— DOCUMENT SEGMENT —
Approximately 7-10 major cultures and languages (UNESCO 1995, Stavenhagen 1998) are expanding with globalization while destroying or transforming many of today’s 10,000 or so cultures, 6,800 languages (Ethnologue 2002) and hundreds of religions. Though this implies also the creation of new forms of cultural diversity, however these do not replace the cultural diversity based on millennia of experieces and of accumulated knowledge and activities that allowed for ecosystem conservation (and communal well-being).
Globalisation is often involving violent conflicts between cultures which are antisustainability and those that are for. There are also impositions of cultural hegemony and cultural displacements that involve ‘wars of paradigms’ (Mander and Tauli-Corpuz
2004) and ‘cultural wars’ (Stavenhagen 1998) as dominant cultures&languages seek to absorb or destroy other cultures (Appadurai 2002) or control their lands or natural resources. Ongoing processes of Japanization, Americanization, Russification, Indianization, Vietnamization, Chinification, Indonesianisation (Appadurai op.cit) or Latin-Americanization, among others-including religions and identity politics- often threaten the existence of cultural diversity and indigenous societies.
More than 70% of the world’s ethnolinguistic diversity corresponds to indigenous peoples (Maffi &Oviedo 2002) who are only 400 million people or 5% of the world population. Often indigenous societies have conserved nature and maintained high biodiversity through complex cultural practices. But the majority of indigenous peoples may be dislodged or exterminated within the 21st century and with them the majority of the world’s diversity of languages and cultures.
Indigenous cultures have time-proven systems that allow societies to be encouraged or enchanted into caring for nature (and for collective well-being) and modern sustainability paradigms could heed some lessons.
Urgent IUCN strategies&actions are needed to support cultural diversity, and specific action is urgently required for indigenous societies. Suppport for their modes of sustainable development and ecosystem conservation should be encouraged by IUCNs FOS initiatives to halt the destruction of cultures that have unique knowledge and practices about ecosystem conservation and that engage in governance at landscape levels to sustainably use ecosystems.
Since IUCN must also deal with conservation & sustainable development issues with the rest of humanity which is 95% of the total world population, and deal with cultural dimensions of sustainability&conservation in alL cultures. the FOS paradigm must influence governance at global, regional and local levels, And also the new governance systems engaging statel and non-statel actors and decision-makers.
Though some cultures are territorially based, however there is the problem of seeking sustainability among the many cultures and societies (diaspora, hybrids, transnational communities, virtual, urban etc) that are increasingly de-territorialized and alienated from a sense of responsibility towards nature -adding to the problem that markets and economic prices have not internalized the value of ecosystem services to reveal true prices and also ecosystem impact-.
The FOS initiative must engage in disseminating –with both optimism-hope and with urgency-fear the stakes for sustainability, in order to change a critical mass of hearts and minds, And actively cooperate in achieving, monitoring, redressing, and advancing sustainable development and conservation as a global endeavour, while deterring non-sustainability and the destruction of biocultural divesity, if not humanity itself.
To truly harness sustainabiliity or sustainable development processes IUCN’s FOS must empower cultures of sustainability & conservation, and the FOS must engage billions of people, key decision makers, governments, the financial sector and markets, the private sector and TNCs, civil society, media, NGOs et al. And as such a ‘21st Century SUSTAINABLITY’
Initiative, of IUCN’s FOS, should engage initially 3-4 generations to span this XXIst century.

— EXTRACTED MATERIAL —

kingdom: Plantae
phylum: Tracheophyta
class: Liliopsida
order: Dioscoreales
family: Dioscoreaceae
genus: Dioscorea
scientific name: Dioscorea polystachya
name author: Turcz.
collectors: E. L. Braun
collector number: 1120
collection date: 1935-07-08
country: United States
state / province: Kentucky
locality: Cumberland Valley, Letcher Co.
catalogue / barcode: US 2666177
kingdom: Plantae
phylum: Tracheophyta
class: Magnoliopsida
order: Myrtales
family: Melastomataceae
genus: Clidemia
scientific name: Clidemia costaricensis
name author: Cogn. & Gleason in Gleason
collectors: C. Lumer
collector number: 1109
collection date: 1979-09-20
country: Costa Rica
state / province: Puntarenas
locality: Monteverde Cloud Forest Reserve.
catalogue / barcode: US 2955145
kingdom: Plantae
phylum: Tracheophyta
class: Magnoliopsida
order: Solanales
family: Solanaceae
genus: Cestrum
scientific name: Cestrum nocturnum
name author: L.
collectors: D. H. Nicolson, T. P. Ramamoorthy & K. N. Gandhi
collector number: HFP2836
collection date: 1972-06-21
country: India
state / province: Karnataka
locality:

— WHAT IS ASKED —
A. According to the text on cultural diversity and conservation, what share of the world population do indigenous peoples make up?
B. Retype the passage of the text on cultural diversity and conservation that opens with the words "The FOS initiative" and closes with "this XXIst century.".
The lines have no part in what is asked here.

— SOLVED TASKS —
A. Indigenous peoples make up only 5% of the world population, about 400 million people.

B.
The FOS initiative must engage in disseminating –with both optimism-hope and with urgency-fear the stakes for sustainability, in order to change a critical mass of hearts and minds, And actively cooperate in achieving, monitoring, redressing, and advancing sustainable development and conservation as a global endeavour, while deterring non-sustainability and the destruction of biocultural divesity, if not humanity itself.
To truly harness sustainabiliity or sustainable development processes IUCN’s FOS must empower cultures of sustainability & conservation, and the FOS must engage billions of people, key decision makers, governments, the financial sector and markets, the private sector and TNCs, civil society, media, NGOs et al. And as such a ‘21st Century SUSTAINABLITY’
Initiative, of IUCN’s FOS, should engage initially 3-4 generations to span this XXIst century.